_Problem_
The lines from the top of the records below through the one containing "turbo.js is compatible" are to be transcribed exactly, and nothing else is to be added.

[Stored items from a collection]
▬▬▬▬▬▬

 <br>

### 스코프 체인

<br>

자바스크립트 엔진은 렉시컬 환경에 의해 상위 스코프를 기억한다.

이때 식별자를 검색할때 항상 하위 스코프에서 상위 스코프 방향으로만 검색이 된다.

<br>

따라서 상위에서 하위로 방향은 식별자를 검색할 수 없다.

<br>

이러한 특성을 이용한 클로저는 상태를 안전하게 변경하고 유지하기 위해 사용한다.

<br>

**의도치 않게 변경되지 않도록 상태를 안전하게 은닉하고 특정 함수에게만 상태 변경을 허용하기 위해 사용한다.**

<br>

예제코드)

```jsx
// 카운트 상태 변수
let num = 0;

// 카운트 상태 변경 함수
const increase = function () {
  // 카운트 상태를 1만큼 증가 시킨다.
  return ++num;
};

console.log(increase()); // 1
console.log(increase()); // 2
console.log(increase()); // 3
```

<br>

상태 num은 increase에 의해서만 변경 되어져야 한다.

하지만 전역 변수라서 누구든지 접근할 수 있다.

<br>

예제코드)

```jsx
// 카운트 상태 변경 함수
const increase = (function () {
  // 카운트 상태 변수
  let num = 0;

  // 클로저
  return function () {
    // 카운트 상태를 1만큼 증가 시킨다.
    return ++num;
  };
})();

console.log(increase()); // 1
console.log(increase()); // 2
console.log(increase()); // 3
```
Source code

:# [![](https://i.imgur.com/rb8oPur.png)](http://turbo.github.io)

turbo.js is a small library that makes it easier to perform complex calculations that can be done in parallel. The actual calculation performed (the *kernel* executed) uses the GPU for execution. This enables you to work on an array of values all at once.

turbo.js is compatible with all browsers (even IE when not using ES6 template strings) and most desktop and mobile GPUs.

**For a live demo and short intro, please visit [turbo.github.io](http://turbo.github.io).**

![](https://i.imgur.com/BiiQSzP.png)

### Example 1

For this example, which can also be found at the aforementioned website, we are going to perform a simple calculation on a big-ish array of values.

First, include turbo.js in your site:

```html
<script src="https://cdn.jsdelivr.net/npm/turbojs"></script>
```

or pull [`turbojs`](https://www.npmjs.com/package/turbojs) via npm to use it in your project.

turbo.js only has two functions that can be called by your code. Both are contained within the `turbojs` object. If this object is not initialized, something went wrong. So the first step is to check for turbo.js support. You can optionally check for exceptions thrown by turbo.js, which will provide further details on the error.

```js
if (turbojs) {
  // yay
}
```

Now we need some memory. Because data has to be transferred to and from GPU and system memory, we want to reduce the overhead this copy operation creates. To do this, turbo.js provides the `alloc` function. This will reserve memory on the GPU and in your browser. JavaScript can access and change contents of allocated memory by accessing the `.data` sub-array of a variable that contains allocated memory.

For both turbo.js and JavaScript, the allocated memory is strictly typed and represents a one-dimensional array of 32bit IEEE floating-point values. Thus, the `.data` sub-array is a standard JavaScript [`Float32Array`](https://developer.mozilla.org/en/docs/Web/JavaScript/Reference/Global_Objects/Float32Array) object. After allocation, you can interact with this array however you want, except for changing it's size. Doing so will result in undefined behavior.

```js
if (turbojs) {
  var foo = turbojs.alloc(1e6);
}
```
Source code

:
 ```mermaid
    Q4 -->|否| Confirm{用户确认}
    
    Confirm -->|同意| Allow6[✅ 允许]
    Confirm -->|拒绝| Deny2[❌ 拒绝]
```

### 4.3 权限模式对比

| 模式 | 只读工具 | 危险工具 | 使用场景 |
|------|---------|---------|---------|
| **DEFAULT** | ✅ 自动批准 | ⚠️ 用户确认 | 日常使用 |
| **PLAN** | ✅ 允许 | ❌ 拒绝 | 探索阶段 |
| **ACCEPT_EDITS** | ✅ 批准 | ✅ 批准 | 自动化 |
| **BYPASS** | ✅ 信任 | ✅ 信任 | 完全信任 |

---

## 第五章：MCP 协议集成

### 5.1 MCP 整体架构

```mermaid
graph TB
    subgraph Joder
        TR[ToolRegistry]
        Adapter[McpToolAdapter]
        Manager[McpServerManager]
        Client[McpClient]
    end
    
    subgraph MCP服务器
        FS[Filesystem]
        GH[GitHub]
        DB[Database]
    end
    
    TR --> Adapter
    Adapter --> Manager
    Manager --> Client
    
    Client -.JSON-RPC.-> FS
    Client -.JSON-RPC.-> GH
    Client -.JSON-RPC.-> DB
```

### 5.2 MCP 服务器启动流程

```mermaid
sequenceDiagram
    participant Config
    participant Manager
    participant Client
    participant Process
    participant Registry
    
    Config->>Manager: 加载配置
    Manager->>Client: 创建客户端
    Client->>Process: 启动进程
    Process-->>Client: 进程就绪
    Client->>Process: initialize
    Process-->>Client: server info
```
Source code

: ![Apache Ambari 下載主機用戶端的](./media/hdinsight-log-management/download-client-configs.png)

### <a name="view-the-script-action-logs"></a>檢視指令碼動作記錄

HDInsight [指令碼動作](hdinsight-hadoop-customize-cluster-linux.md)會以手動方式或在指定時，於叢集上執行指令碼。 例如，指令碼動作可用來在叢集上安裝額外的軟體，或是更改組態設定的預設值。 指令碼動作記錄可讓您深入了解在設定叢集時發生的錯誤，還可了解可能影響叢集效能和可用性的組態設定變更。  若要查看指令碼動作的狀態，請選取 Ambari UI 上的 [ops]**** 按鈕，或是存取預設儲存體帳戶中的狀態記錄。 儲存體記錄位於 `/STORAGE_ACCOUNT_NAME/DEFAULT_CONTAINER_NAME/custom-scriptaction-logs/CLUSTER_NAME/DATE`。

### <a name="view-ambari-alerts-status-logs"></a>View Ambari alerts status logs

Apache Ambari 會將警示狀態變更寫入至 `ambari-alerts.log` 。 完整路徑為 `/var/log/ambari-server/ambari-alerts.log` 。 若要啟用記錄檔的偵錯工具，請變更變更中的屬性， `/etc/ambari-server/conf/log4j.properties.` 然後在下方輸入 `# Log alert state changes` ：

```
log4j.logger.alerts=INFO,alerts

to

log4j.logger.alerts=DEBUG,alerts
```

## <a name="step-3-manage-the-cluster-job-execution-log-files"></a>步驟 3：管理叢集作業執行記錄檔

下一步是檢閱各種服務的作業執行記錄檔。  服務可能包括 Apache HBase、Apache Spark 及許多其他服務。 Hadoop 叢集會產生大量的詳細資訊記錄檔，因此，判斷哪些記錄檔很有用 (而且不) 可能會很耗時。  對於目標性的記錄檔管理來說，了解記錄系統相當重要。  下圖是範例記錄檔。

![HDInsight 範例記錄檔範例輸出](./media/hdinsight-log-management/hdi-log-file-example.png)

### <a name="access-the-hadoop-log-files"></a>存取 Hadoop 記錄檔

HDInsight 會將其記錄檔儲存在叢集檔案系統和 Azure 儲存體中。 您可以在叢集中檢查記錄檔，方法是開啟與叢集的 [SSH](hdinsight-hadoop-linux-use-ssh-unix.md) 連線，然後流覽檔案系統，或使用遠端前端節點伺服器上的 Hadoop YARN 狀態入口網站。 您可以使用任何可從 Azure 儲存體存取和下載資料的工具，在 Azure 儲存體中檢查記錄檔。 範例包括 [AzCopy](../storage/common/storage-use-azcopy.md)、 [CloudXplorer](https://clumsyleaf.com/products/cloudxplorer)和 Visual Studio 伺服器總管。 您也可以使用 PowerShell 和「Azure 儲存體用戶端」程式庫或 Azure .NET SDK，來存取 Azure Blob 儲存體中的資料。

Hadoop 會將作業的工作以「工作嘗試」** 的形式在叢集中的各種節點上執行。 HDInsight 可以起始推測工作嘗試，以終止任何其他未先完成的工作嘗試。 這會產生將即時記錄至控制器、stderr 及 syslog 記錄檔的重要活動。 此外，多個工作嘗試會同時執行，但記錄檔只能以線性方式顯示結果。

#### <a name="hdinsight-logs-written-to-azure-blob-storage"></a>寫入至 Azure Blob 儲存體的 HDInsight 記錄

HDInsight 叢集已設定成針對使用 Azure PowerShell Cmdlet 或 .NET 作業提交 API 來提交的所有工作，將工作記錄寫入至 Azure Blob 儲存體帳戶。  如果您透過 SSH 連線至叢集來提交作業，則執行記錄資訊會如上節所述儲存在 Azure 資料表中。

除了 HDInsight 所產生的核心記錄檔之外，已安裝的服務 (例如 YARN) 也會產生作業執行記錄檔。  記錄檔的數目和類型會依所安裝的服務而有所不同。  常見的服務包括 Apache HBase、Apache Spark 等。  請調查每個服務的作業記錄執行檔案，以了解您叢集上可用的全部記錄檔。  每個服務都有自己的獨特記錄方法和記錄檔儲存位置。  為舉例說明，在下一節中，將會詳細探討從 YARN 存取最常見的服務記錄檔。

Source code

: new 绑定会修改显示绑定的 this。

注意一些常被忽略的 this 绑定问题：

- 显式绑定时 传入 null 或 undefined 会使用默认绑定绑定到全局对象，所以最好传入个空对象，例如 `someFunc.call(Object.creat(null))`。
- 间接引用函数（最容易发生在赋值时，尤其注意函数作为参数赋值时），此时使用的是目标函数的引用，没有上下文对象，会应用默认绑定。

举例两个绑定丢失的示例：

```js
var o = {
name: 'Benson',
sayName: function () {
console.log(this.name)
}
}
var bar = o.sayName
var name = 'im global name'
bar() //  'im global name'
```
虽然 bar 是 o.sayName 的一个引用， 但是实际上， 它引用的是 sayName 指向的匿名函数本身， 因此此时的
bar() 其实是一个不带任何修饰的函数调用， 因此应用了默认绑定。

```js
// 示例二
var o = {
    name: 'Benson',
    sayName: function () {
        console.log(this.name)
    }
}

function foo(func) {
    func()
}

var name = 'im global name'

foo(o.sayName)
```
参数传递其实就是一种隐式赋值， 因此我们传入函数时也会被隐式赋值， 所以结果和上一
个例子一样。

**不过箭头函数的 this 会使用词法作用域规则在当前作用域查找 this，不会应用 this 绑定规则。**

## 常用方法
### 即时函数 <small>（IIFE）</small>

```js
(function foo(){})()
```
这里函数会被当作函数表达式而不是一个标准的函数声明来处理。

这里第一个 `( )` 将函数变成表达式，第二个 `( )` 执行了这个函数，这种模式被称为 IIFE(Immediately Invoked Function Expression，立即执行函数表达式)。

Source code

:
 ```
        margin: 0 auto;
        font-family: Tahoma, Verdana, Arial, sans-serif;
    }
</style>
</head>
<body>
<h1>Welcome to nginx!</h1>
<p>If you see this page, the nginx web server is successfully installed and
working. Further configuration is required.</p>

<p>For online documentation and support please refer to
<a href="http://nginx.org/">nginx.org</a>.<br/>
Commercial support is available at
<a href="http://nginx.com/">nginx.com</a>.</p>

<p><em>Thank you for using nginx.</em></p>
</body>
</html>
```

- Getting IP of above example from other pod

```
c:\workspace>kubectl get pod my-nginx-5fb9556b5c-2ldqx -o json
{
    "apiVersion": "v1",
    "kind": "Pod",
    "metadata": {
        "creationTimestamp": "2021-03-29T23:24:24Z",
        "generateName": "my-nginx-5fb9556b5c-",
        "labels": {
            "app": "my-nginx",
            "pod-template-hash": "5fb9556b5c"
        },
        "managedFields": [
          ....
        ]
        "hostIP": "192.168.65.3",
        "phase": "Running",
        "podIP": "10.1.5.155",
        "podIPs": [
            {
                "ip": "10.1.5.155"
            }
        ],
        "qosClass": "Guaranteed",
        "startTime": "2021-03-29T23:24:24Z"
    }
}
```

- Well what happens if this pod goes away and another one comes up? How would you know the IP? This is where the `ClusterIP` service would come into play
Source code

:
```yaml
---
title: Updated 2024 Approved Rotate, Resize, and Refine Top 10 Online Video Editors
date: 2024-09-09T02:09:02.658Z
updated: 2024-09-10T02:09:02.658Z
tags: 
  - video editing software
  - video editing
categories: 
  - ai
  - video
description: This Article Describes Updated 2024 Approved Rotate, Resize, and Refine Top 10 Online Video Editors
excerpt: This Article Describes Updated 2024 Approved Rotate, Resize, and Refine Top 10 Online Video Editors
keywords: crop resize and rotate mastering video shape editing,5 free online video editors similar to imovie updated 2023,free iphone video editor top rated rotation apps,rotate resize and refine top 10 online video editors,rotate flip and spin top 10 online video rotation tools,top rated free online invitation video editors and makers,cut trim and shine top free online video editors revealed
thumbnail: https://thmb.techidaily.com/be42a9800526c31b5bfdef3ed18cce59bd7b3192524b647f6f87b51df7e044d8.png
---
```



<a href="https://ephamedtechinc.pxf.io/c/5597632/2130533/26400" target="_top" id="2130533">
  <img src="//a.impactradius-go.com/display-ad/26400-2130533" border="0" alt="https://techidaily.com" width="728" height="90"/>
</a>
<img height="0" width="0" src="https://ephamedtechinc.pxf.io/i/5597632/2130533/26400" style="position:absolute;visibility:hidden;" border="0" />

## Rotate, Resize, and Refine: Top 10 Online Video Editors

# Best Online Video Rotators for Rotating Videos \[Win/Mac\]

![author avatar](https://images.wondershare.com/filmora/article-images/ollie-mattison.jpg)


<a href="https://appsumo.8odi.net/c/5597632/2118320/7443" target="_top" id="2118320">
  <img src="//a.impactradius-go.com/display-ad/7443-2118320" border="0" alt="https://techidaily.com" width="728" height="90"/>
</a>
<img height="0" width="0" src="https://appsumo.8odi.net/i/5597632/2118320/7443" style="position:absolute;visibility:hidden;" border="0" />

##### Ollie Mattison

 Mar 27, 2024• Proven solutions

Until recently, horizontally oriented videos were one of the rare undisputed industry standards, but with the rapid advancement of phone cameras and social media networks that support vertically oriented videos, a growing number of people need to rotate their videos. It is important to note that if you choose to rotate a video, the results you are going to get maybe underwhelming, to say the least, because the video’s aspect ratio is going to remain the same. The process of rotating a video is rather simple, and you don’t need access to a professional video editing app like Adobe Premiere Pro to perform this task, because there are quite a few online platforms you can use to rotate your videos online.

▬▬▬▬▬▬

_Completed task_
 <br>

### 스코프 체인

<br>

자바스크립트 엔진은 렉시컬 환경에 의해 상위 스코프를 기억한다.

이때 식별자를 검색할때 항상 하위 스코프에서 상위 스코프 방향으로만 검색이 된다.

<br>

따라서 상위에서 하위로 방향은 식별자를 검색할 수 없다.

<br>

이러한 특성을 이용한 클로저는 상태를 안전하게 변경하고 유지하기 위해 사용한다.

<br>

**의도치 않게 변경되지 않도록 상태를 안전하게 은닉하고 특정 함수에게만 상태 변경을 허용하기 위해 사용한다.**

<br>

예제코드)

```jsx
// 카운트 상태 변수
let num = 0;

// 카운트 상태 변경 함수
const increase = function () {
  // 카운트 상태를 1만큼 증가 시킨다.
  return ++num;
};

console.log(increase()); // 1
console.log(increase()); // 2
console.log(increase()); // 3
```

<br>

상태 num은 increase에 의해서만 변경 되어져야 한다.

하지만 전역 변수라서 누구든지 접근할 수 있다.

<br>

예제코드)

```jsx
// 카운트 상태 변경 함수
const increase = (function () {
  // 카운트 상태 변수
  let num = 0;

  // 클로저
  return function () {
    // 카운트 상태를 1만큼 증가 시킨다.
    return ++num;
  };
})();

console.log(increase()); // 1
console.log(increase()); // 2
console.log(increase()); // 3
```
Source code

:# [![](https://i.imgur.com/rb8oPur.png)](http://turbo.github.io)

turbo.js is a small library that makes it easier to perform complex calculations that can be done in parallel. The actual calculation performed (the *kernel* executed) uses the GPU for execution. This enables you to work on an array of values all at once.

turbo.js is compatible with all browsers (even IE when not using ES6 template strings) and most desktop and mobile GPUs.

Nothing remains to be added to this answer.